Phishing is one of a number of exploits that attempt to get an individual to participate in something that is damaging either to themselves or to the wider organisation they are part of. This is achieved by luring the individual to open an attachment or click on a link, etc. Another method that’s been used successfully is scattering a bunch of thumb drives featuring malicious code around a parking lot and waiting for someone to plug it into the machine. The common element is the human one, and such attacks are also termed social engineering.
A study conducted at Columbia University showed the efficacy of email as a form of attack. Researchers sent out 2,000 phishing emails, which got 176 opens. Those 176 people were then warned that they'd fallen for a phishing attack. The researchers later sent another round of phishing emails to those same people, and 10 of them once again clicked. After another warning, and a third batch of phishing emails was sent out, three people fell for it again. It wasn't until the fourth round that no one opened the emails.
As that study shows, it's often people who are the weak links. Consequently, employee training continues to be a vital part of the defence strategy and the need for vigilance is vital and ongoing. Phishing is a form of attack where human decision-making is critical.
You can think of security as a pyramid where the horizontal axis is the number of incidents and the vertical axis is the level of sophistication involved. The top of the pyramid features the smallest number of incidents, but a level of sophistication that is very, very difficult to defeat. The bottom of the pyramid has the highest numbers and the least sophistication. This is often the realm of phishing or related exploits that depend on someone clicking without paying attention or exercising bad judgement.
Certainly training and awareness can help minimize the number of such incidents, and the effectiveness of training can be tested by running an exploit on oneself. Usually someone will click, but the numbers can be minimized.
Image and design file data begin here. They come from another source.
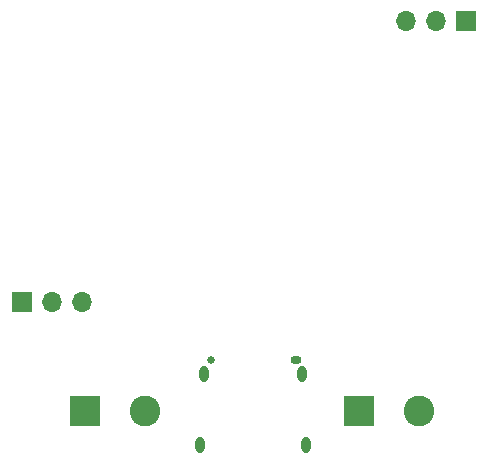
<source format=gbr>
G04 #@! TF.GenerationSoftware,KiCad,Pcbnew,5.1.4-e60b266~84~ubuntu19.04.1*
G04 #@! TF.CreationDate,2020-02-26T10:38:06+11:00*
G04 #@! TF.ProjectId,93ng-blue-aux-esp32-only,39336e67-2d62-46c7-9565-2d6175782d65,rev?*
G04 #@! TF.SameCoordinates,Original*
G04 #@! TF.FileFunction,Soldermask,Bot*
G04 #@! TF.FilePolarity,Negative*
%FSLAX46Y46*%
G04 Gerber Fmt 4.6, Leading zero omitted, Abs format (unit mm)*
G04 Created by KiCad (PCBNEW 5.1.4-e60b266~84~ubuntu19.04.1) date 2020-02-26 10:38:06*
%MOMM*%
%LPD*%
G04 APERTURE LIST*
%ADD10O,0.800000X1.400000*%
%ADD11O,0.950000X0.650000*%
%ADD12C,0.650000*%
%ADD13C,2.600000*%
%ADD14R,2.600000X2.600000*%
%ADD15R,1.700000X1.700000*%
%ADD16O,1.700000X1.700000*%
G04 APERTURE END LIST*
D10*
X190870000Y-113140000D03*
X199130000Y-113140000D03*
X199490000Y-119090000D03*
X190510000Y-119090000D03*
D11*
X198600000Y-111890000D03*
D12*
X191400000Y-111890000D03*
D13*
X185830000Y-116200000D03*
D14*
X180750000Y-116200000D03*
X204000000Y-116200000D03*
D13*
X209080000Y-116200000D03*
D15*
X175400000Y-107000000D03*
D16*
X177940000Y-107000000D03*
X180480000Y-107000000D03*
D15*
X213000000Y-83200000D03*
D16*
X210460000Y-83200000D03*
X207920000Y-83200000D03*
M02*

</source>
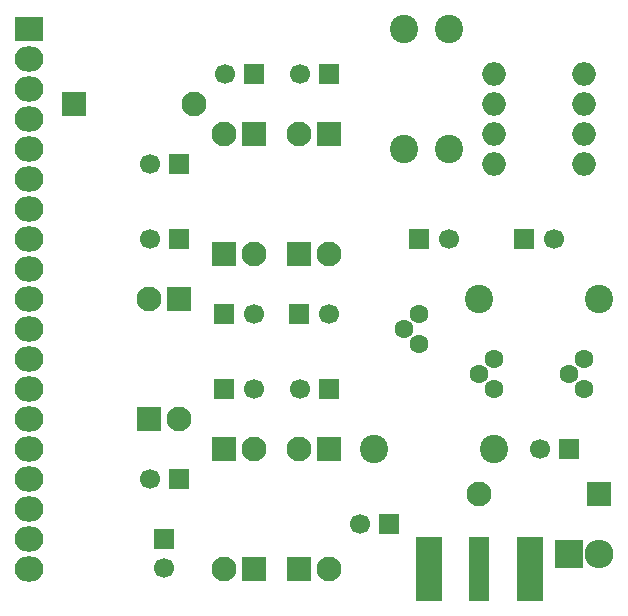
<source format=gts>
G04 #@! TF.FileFunction,Soldermask,Top*
%FSLAX46Y46*%
G04 Gerber Fmt 4.6, Leading zero omitted, Abs format (unit mm)*
G04 Created by KiCad (PCBNEW 4.0.4+e1-6308~48~ubuntu16.04.1-stable) date Thu Dec  1 18:14:11 2016*
%MOMM*%
%LPD*%
G01*
G04 APERTURE LIST*
%ADD10C,0.100000*%
%ADD11R,2.178000X5.480000*%
%ADD12R,1.670000X5.480000*%
%ADD13R,2.432000X2.127200*%
%ADD14O,2.432000X2.127200*%
%ADD15C,2.099260*%
%ADD16R,2.099260X2.099260*%
%ADD17C,2.398980*%
%ADD18C,1.600000*%
%ADD19R,1.700000X1.700000*%
%ADD20C,1.700000*%
%ADD21R,2.432000X2.432000*%
%ADD22O,2.432000X2.432000*%
%ADD23O,2.000000X2.000000*%
G04 APERTURE END LIST*
D10*
D11*
X107505500Y-81280000D03*
X116014500Y-81280000D03*
D12*
X111760000Y-81280000D03*
D13*
X73660000Y-35560000D03*
D14*
X73660000Y-38100000D03*
X73660000Y-40640000D03*
X73660000Y-43180000D03*
X73660000Y-45720000D03*
X73660000Y-48260000D03*
X73660000Y-50800000D03*
X73660000Y-53340000D03*
X73660000Y-55880000D03*
X73660000Y-58420000D03*
X73660000Y-60960000D03*
X73660000Y-63500000D03*
X73660000Y-66040000D03*
X73660000Y-68580000D03*
X73660000Y-71120000D03*
X73660000Y-73660000D03*
X73660000Y-76200000D03*
X73660000Y-78740000D03*
X73660000Y-81280000D03*
D15*
X111759480Y-74932540D03*
D16*
X121919480Y-74932540D03*
D15*
X99062540Y-81280520D03*
D16*
X99062540Y-71120520D03*
D15*
X96517460Y-71119480D03*
D16*
X96517460Y-81279480D03*
D15*
X99062540Y-54610520D03*
D16*
X99062540Y-44450520D03*
D15*
X96517460Y-44449480D03*
D16*
X96517460Y-54609480D03*
D15*
X90167460Y-44449480D03*
D16*
X90167460Y-54609480D03*
D15*
X92712540Y-54610520D03*
D16*
X92712540Y-44450520D03*
D15*
X92707460Y-71119480D03*
D16*
X92707460Y-81279480D03*
D15*
X90172540Y-81280520D03*
D16*
X90172540Y-71120520D03*
D15*
X86362540Y-68580520D03*
D16*
X86362540Y-58420520D03*
D15*
X83817460Y-58419480D03*
D16*
X83817460Y-68579480D03*
D15*
X87630520Y-41907460D03*
D16*
X77470520Y-41907460D03*
D17*
X105410000Y-35560000D03*
X105410000Y-45720000D03*
X109220000Y-35560000D03*
X109220000Y-45720000D03*
X111760000Y-58420000D03*
X121920000Y-58420000D03*
X113030000Y-71120000D03*
X102870000Y-71120000D03*
D18*
X106680000Y-59690000D03*
X105410000Y-60960000D03*
X106680000Y-62230000D03*
X120650000Y-63500000D03*
X119380000Y-64770000D03*
X120650000Y-66040000D03*
X113030000Y-63500000D03*
X111760000Y-64770000D03*
X113030000Y-66040000D03*
D19*
X92710000Y-39370000D03*
D20*
X90210000Y-39370000D03*
D19*
X115570000Y-53340000D03*
D20*
X118070000Y-53340000D03*
D19*
X106680000Y-53340000D03*
D20*
X109180000Y-53340000D03*
D19*
X119380000Y-71120000D03*
D20*
X116880000Y-71120000D03*
D19*
X104140000Y-77470000D03*
D20*
X101640000Y-77470000D03*
D19*
X99060000Y-66040000D03*
D20*
X96560000Y-66040000D03*
D19*
X96520000Y-59690000D03*
D20*
X99020000Y-59690000D03*
D19*
X99060000Y-39370000D03*
D20*
X96560000Y-39370000D03*
D19*
X90170000Y-59690000D03*
D20*
X92670000Y-59690000D03*
D19*
X90170000Y-66040000D03*
D20*
X92670000Y-66040000D03*
D19*
X85090000Y-78740000D03*
D20*
X85090000Y-81240000D03*
D19*
X86360000Y-73660000D03*
D20*
X83860000Y-73660000D03*
D19*
X86360000Y-53340000D03*
D20*
X83860000Y-53340000D03*
D19*
X86360000Y-46990000D03*
D20*
X83860000Y-46990000D03*
D21*
X119380000Y-80010000D03*
D22*
X121920000Y-80010000D03*
D23*
X113030000Y-39370000D03*
X113030000Y-41910000D03*
X113030000Y-44450000D03*
X113030000Y-46990000D03*
X120650000Y-46990000D03*
X120650000Y-44450000D03*
X120650000Y-41910000D03*
X120650000Y-39370000D03*
M02*

</source>
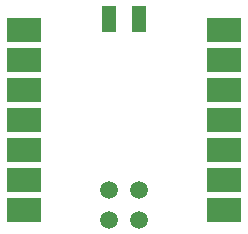
<source format=gbp>
G04 #@! TF.GenerationSoftware,KiCad,Pcbnew,7.0.11*
G04 #@! TF.CreationDate,2024-09-14T12:44:14+02:00*
G04 #@! TF.ProjectId,macropad,6d616372-6f70-4616-942e-6b696361645f,rev?*
G04 #@! TF.SameCoordinates,Original*
G04 #@! TF.FileFunction,Paste,Bot*
G04 #@! TF.FilePolarity,Positive*
%FSLAX46Y46*%
G04 Gerber Fmt 4.6, Leading zero omitted, Abs format (unit mm)*
G04 Created by KiCad (PCBNEW 7.0.11) date 2024-09-14 12:44:14*
%MOMM*%
%LPD*%
G01*
G04 APERTURE LIST*
%ADD10R,3.000000X2.000000*%
%ADD11C,1.500000*%
%ADD12R,1.300000X2.300000*%
G04 APERTURE END LIST*
D10*
X147278200Y-138283950D03*
X147278200Y-135743950D03*
X147278200Y-133203950D03*
X147278200Y-130663950D03*
X147278200Y-128123950D03*
X147278200Y-125583950D03*
X147278200Y-123043950D03*
X164278200Y-123043950D03*
X164278200Y-125583950D03*
X164278200Y-128123950D03*
X164278200Y-130663950D03*
X164278200Y-133203950D03*
X164278200Y-135743950D03*
X164278200Y-138283950D03*
D11*
X154508200Y-139053950D03*
X157048200Y-139053950D03*
X154508200Y-136513950D03*
X157048200Y-136513950D03*
D12*
X154508200Y-122063950D03*
X157048200Y-122063950D03*
M02*

</source>
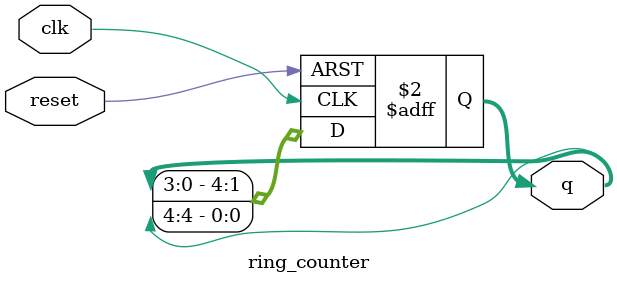
<source format=v>
module ring_counter(input clk, reset, output reg [4:0] q);
		always @(posedge clk or posedge reset) 
			begin
				if (reset)
					q <= 5'b00001;
				else
					q <= {q[3:0], q[4]};
			end
	endmodule

</source>
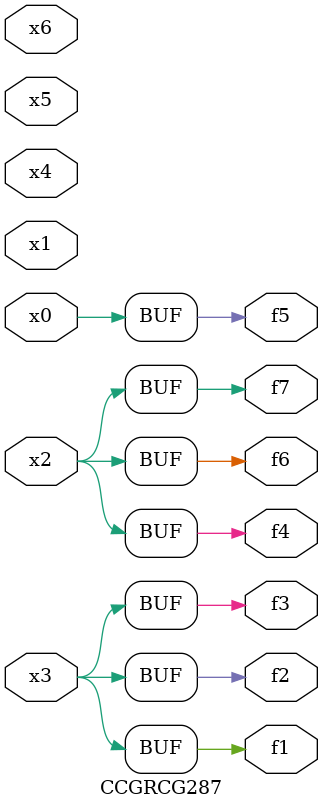
<source format=v>
module CCGRCG287(
	input x0, x1, x2, x3, x4, x5, x6,
	output f1, f2, f3, f4, f5, f6, f7
);
	assign f1 = x3;
	assign f2 = x3;
	assign f3 = x3;
	assign f4 = x2;
	assign f5 = x0;
	assign f6 = x2;
	assign f7 = x2;
endmodule

</source>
The first line of defence remains looking at the traffic. With email for example, most organisations drop anywhere between 65% to nearly 75% of the incoming email. Some of the email is merely suspicious or annoying and you may see emails come through marked with labels such as [SPAM], [Marketing Mail] or the like. The intent is to avoid blocking something that might be legitimate, but to give the user a flag and the opportunity to delete or to create a rule to divert the emails so marked.
Most companies employ a security framework suck as NIST or ISO27001. Such frameworks include risk assessments, policies and controls to mitigate risks, and audits to demonstrate implementation. One of the key controls is always security and security awareness training.
Unfortunately, email will continue to be a top vector when it comes to breaching systems. We have relied far too heavily on email for far too long. We need to move away from email. It's time. We need to begin to seriously look at other communication modalities to help protect against these types of attacks. There are better, arguably more secure solutions out there for communications, examples being an internal intranet via Jive or social business applications such as Yammer or Slack.
Given that email is not going anywhere soon, measures need to be put in place to keep an organisation and its staff protected. Phishing in particular relies upon human mistakes and so to minimise the danger from phishing it is in the interest of CISOs to ensure all staff are trained, take responsibility collectively and individually for keeping the network and its associated data safe and secure and that effective traffic monitoring is implemented.
The bad guys are incentivised to attack consistently often with unsophisticated methods so organisations need to build resilience to be effective at defending against the attacks.